A windy, wet nuisance: Irma works her way across Tennessee

Rain and gusty winds expected as we move into Monday evening, as now Tropical Storm Irma heads north

KNOXVILLE - While now downgraded to a post-tropical cyclone, Irma's remnants still caused storm woes for many Tennesseans including people living in the Chattanooga area.

The outer fringes of the giant former hurricane whipped rain and winds across the state. Southeast Tennessee and Middle Tennessee appeared to get a stronger blow than Knoxville and the Tri Cities area.

Jefferson County Schools announced they would be closed Tuesday because of anticipated inclement weather.

Scattered power outages were reported in the Chattanooga area, according to WRCB-TV.

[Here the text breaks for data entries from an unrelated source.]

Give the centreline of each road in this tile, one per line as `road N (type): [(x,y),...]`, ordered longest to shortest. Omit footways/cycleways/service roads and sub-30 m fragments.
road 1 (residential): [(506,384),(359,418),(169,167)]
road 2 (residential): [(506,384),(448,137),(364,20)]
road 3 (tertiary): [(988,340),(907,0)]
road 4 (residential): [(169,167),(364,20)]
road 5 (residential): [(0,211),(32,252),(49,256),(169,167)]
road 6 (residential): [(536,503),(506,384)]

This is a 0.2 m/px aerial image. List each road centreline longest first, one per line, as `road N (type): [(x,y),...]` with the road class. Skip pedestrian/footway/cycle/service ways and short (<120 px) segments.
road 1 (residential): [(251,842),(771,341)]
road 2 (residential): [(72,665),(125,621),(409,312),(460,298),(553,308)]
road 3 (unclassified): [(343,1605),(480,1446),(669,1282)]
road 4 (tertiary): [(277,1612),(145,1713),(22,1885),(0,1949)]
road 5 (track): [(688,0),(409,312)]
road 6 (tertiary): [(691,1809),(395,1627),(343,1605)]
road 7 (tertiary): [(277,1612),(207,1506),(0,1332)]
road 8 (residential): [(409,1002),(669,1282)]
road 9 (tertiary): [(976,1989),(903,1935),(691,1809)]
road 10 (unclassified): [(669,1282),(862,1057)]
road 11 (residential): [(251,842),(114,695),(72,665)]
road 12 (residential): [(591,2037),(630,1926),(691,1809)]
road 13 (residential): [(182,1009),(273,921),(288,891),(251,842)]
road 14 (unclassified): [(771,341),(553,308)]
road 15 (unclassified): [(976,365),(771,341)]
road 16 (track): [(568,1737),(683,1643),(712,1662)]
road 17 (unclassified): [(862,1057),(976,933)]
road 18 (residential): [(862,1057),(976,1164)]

Meanwhile, winds and flooding continued to plague Florida, Georgia, South Carolina, North Carolina, and Alabama, and we are starting to feel the impact in East Tennessee.

By 9 p.m. Monday, some 900,000 Georgians were without power including about 300,000 in the Atlanta area.

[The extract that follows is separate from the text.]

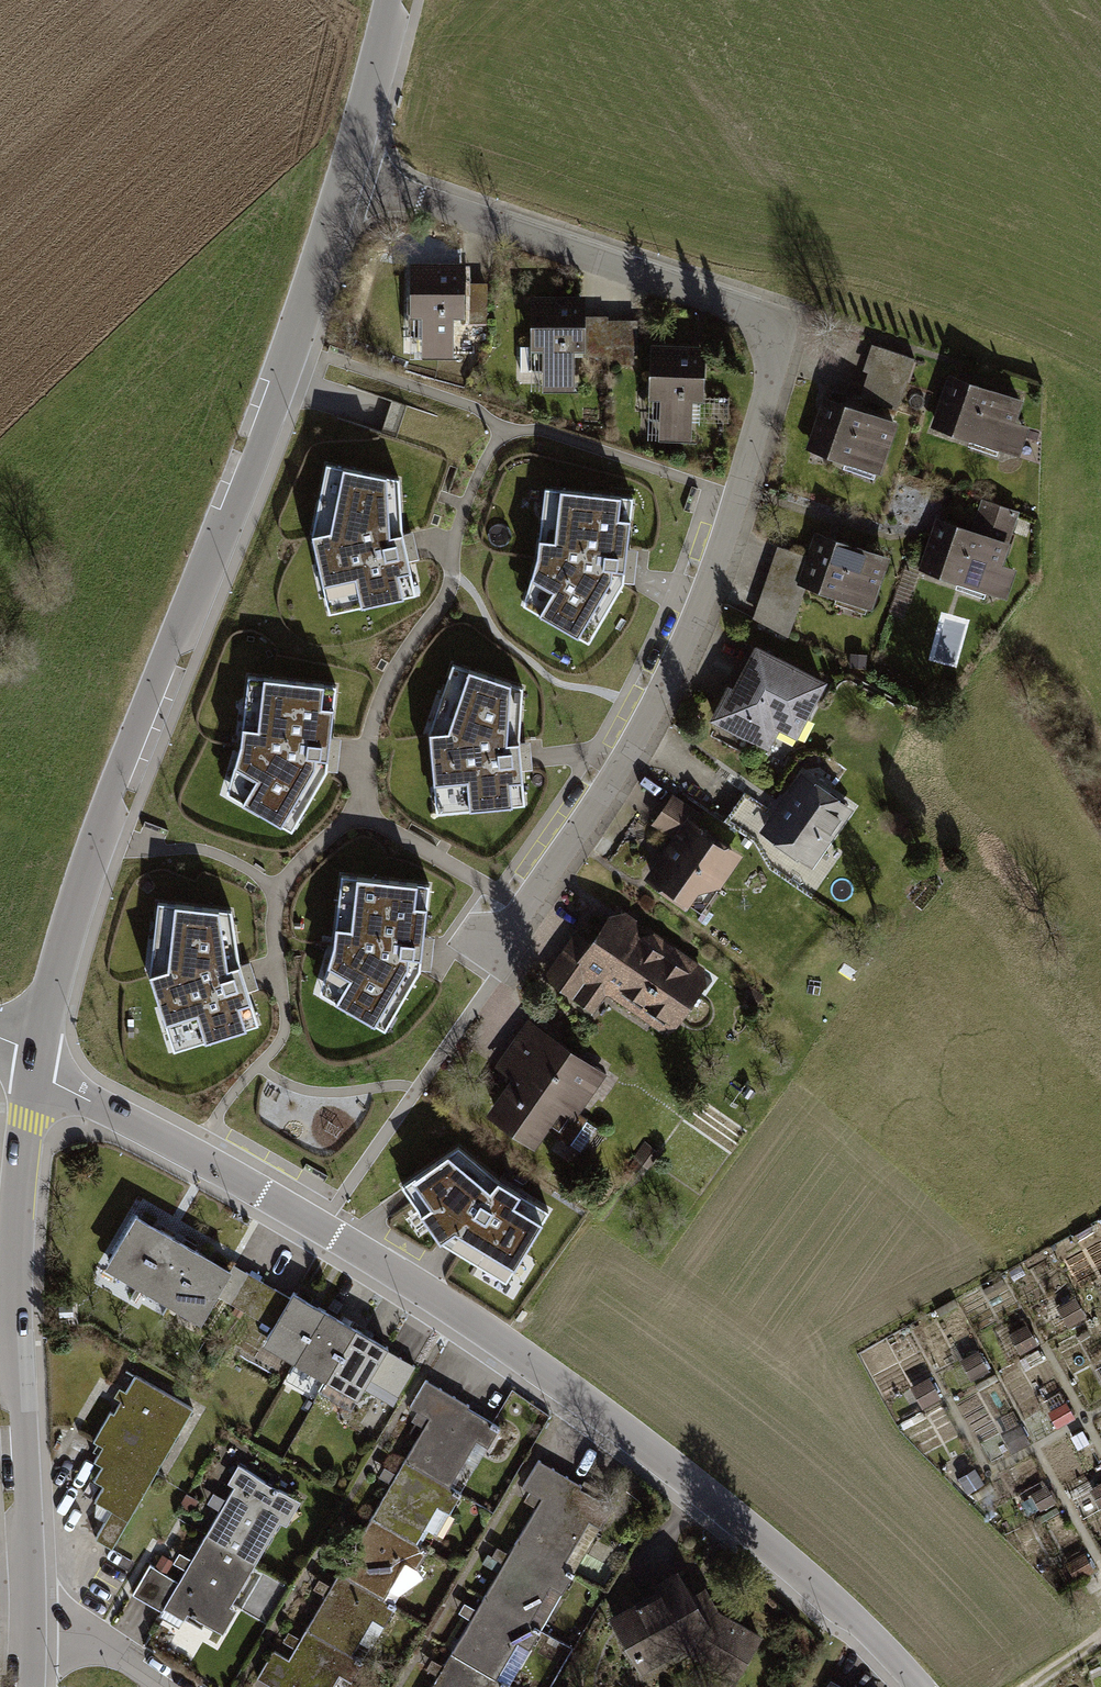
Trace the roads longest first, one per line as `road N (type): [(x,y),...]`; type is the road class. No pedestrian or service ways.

At least 42 people have died because of Irma, including an estimated six people in Georgia and at least one person in South Carolina.

We're expecting sustained winds of 20-30 mph possible late Monday and early Tuesday with higher gusts up to 40 mph possible. The highest winds are expected to occur in the mountains where gusts could reach 50 mph, which have already been recorded at Mt. LeConte.

A Wind Advisory is in effect for all of East Tennessee through 11 a.m. Tuesday.

While widespread damage is not expected, we do anticipate a few trees and power lines could fall, causing some power outages. All loose objects on your property should be secured.

Flooding and heavy rains are possible in the Great Smoky Mountains National Park, mostly on the North Carolina side. Many visitor areas were closed to the public on Sunday ahead of the storm.

RELATED: GSMNP officials urge visitors to reschedule ahead of Irma

Potential rainfall amounts in the valley could range from 1 to 2 inches, with the higher amounts down toward Chattanooga.  Higher rainfall amounts in the mountains of 2 to 4 inches are possible, but most of this would likely fall on the North Carolina side.

Any change in the track will of course change these values, either up or down. We will keep you updated as we get closer.